• [Work task] Please rewrite the lines of the listing from the line with "Nothing amps up" to the line with "At MIR Audio", substituting "exercise routine" for "workout" and leaving everything else unchanged.
*** The data
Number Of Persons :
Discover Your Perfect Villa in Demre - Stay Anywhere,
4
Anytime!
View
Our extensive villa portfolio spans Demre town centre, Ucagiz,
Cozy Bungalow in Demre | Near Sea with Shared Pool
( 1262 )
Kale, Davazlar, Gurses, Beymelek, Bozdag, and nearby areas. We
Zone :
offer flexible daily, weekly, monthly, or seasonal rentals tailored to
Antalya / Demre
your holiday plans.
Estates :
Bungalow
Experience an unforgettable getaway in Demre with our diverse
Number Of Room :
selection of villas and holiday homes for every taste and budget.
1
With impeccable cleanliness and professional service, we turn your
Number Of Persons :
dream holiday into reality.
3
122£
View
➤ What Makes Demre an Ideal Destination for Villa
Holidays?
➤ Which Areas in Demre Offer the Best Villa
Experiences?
******
*** The data
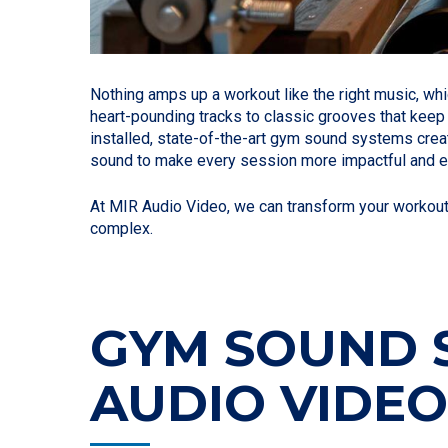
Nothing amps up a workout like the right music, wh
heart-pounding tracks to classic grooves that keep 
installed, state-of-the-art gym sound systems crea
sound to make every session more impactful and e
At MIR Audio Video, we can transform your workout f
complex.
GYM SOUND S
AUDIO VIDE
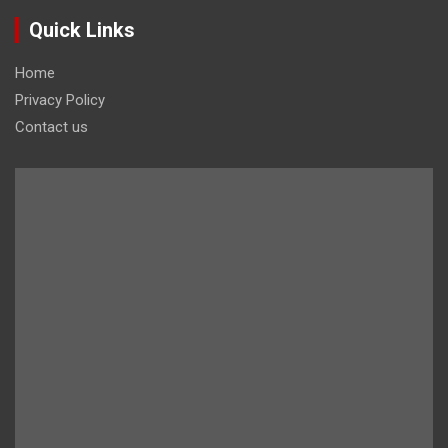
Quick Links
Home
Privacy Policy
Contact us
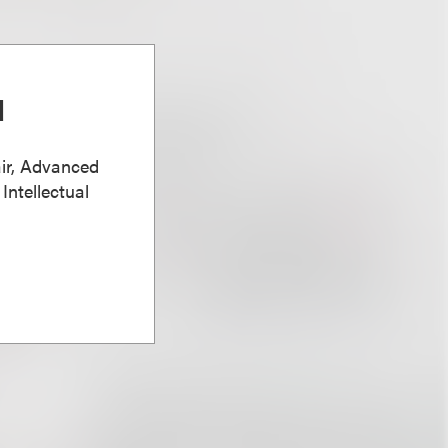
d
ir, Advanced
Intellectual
******
*** The data
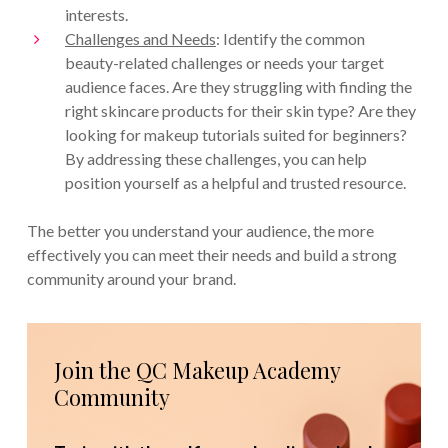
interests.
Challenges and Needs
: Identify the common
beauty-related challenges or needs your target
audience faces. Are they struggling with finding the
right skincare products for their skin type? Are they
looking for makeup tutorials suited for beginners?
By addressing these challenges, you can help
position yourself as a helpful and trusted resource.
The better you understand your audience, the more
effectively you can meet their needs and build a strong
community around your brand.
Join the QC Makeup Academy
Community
******
• [Expected answer]
Nothing amps up a exercise routine like the right music, wh
heart-pounding tracks to classic grooves that keep 
installed, state-of-the-art gym sound systems crea
sound to make every session more impactful and e
At MIR Audio Video, we can transform your exercise routine f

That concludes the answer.